Grâce à son légendaire entregent, BHL réussit là où des centaines de journalistes étrangers ont échoué : il rencontre les représentants de l’insurrection, assiste à une réunion du tout nouveau Conseil national de transition et – exercice insolite dans le cadre d’un « grand reportage » – y prend la parole ! « Le Massoud libyen »… Métaphore à l’emporte-pièce, raccourci historique : sur le coup, la formule fait seulement sourire ceux qui la prennent au vol. Personne ne se doute, ce soir-là, que BHL parle à Nicolas Sarkozy. Et qu’ensemble, ils préparent l’un de ces coups d’éclat irraisonnés qui, depuis quatre ans, plongent la diplomatie française et ses observateurs dans l’embarras et la consternation.
« C’est un acte politique majeur, ne passe pas à côté »

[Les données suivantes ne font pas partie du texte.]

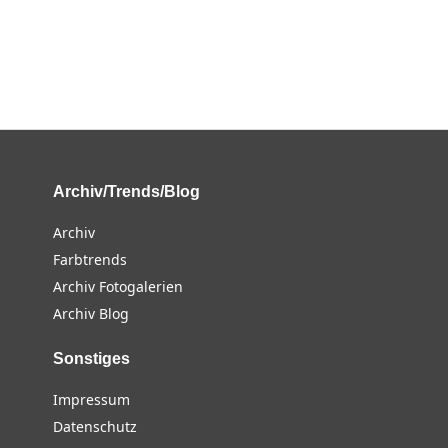
Archiv/Trends/Blog
Archiv
Farbtrends
Archiv Fotogalerien
Archiv Blog
Sonstiges
Impressum
Datenschutz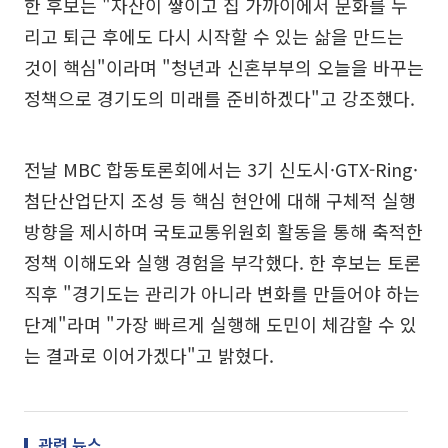
한 후보는 "자산이 쌓이고 집 가까이에서 문화를 누
리고 퇴근 후에도 다시 시작할 수 있는 삶을 만드는
것이 핵심"이라며 "청년과 신혼부부의 오늘을 바꾸는
정책으로 경기도의 미래를 준비하겠다"고 강조했다.
전날 MBC 합동토론회에서는 3기 신도시·GTX-Ring·
첨단산업단지 조성 등 핵심 현안에 대해 구체적 실행
방향을 제시하며 국토교통위원회 활동을 통해 축적한
정책 이해도와 실행 경험을 부각했다. 한 후보는 토론
직후 "경기도는 관리가 아니라 변화를 만들어야 하는
단계"라며 "가장 빠르게 실행해 도민이 체감할 수 있
는 결과로 이어가겠다"고 밝혔다.
관련 뉴스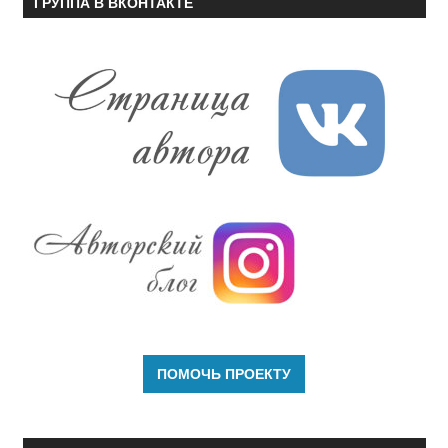
ГРУППА В ВКОНТАКТЕ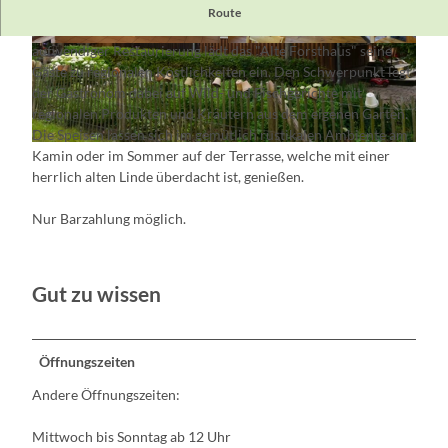
Das "Wickelstakenhaus" ist mit seiner Ersterwähnung im Jahr
Route
1527 das älteste Gasthaus der Märkischen Schweiz. Nach
aufwendiger Restaurierung lädt das "Alte Forsthaus" seine
© Altes Forsthaus Waldsieversdorf
© Altes Forsthaus Waldsieversdorf
Gäste zu regionalen Köstlichkeiten ein. Den Schwerpunkt legt
der Gastronom dabei auf Wild- und Fischgerichte mit
regionalen Produkten und Kräutern aus dem eigenen Garten.
Die Speisen lassen sich im gemütlich rustikalen Ambiente am
© Altes Forsthaus Waldsieversdorf
Kamin oder im Sommer auf der Terrasse, welche mit einer
herrlich alten Linde überdacht ist, genießen.
Nur Barzahlung möglich.
Gut zu wissen
Öffnungszeiten
Andere Öffnungszeiten:
Mittwoch bis Sonntag ab 12 Uhr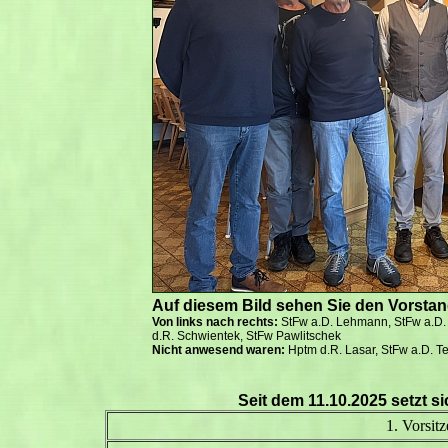
Auf diesem Bild sehen Sie den Vorsta
Von links nach rechts:
StFw a.D. Lehmann, StFw a.D. W
d.R. Schwientek, StFw Pawlitschek
Nicht anwesend waren:
Hptm d.R. Lasar, StFw a.D. Te
Seit dem 11.10.2025 setzt s
1. Vorsit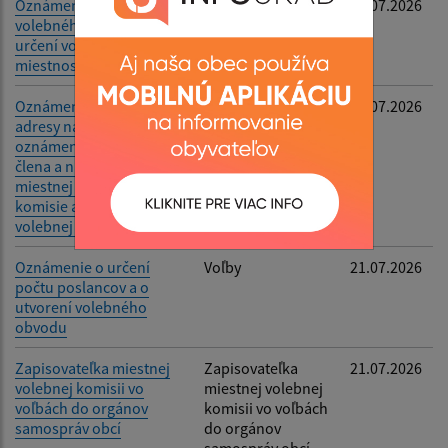
Oznámenie o vytvorení
Voľby
23.07.2026
volebného okrsku a
určení volebnej
miestnosti
Oznámenie e-mailovej
Voľby
23.07.2026
adresy na doručenie
oznámenia o delegovaní
člena a náhradníka do
miestnej volebnej
komisie a okrskovej
volebnej komisie
Oznámenie o určení
Voľby
21.07.2026
počtu poslancov a o
utvorení volebného
obvodu
Zapisovateľka miestnej
Zapisovateľka
21.07.2026
volebnej komisii vo
miestnej volebnej
voľbách do orgánov
komisii vo voľbách
samospráv obcí
do orgánov
samospráv obcí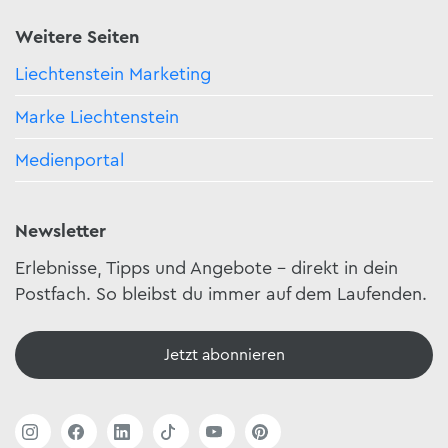
Weitere Seiten
Liechtenstein Marketing
Marke Liechtenstein
Medienportal
Newsletter
Erlebnisse, Tipps und Angebote – direkt in dein
Postfach. So bleibst du immer auf dem Laufenden.
Jetzt abonnieren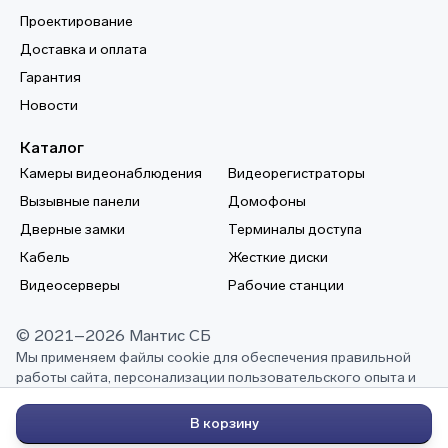
Проектирование
Доставка и оплата
Гарантия
Новости
Каталог
Камеры видеонаблюдения
Видеорегистраторы
Вызывные панели
Домофоны
Дверные замки
Терминалы доступа
Кабель
Жесткие диски
Видеосерверы
Рабочие станции
© 2021–2026 Мантис СБ
Мы применяем файлы cookie для обеспечения правильной
работы сайта, персонализации пользовательского опыта и
выполнения других задач, описанных в нашей
политике
конфиденциальности
В корзину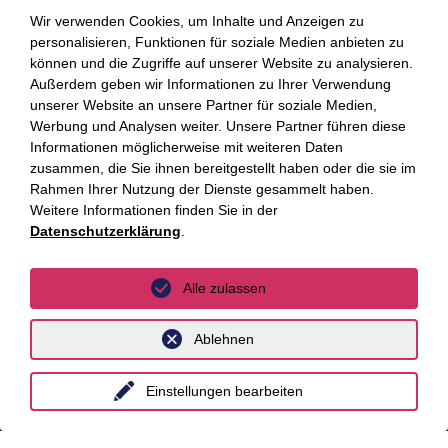
AI Advisory
Wir verwenden Cookies, um Inhalte und Anzeigen zu
personalisieren, Funktionen für soziale Medien anbieten zu
Cybersecurity
können und die Zugriffe auf unserer Website zu analysieren.
Außerdem geben wir Informationen zu Ihrer Verwendung
Dekarbonisierung
unserer Website an unsere Partner für soziale Medien,
Werbung und Analysen weiter. Unsere Partner führen diese
Distressed Funds
Informationen möglicherweise mit weiteren Daten
Künstliche Intelligenz
zusammen, die Sie ihnen bereitgestellt haben oder die sie im
Rahmen Ihrer Nutzung der Dienste gesammelt haben.
Weitere Informationen finden Sie in der
Standorte
Datenschutzerklärung
.
Berlin
Alle zulassen
Düsseldorf
Ablehnen
Essen
Frankfurt a.M.
Einstellungen bearbeiten
Hamburg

Une semaine plus tard, le 10 mars, Nicolas Sarkozy reçoit à Paris Mahmoud Jibril et Ali Essaoui. Les deux hommes sont chargés des relations internationales au sein de l’insurrection libyenne. Au pas de charge, l’artisan de la rencontre traverse la cour de l’Elysée : Bernard-Henri Lévy assiste à l’entretien, aux côtés des Libyens.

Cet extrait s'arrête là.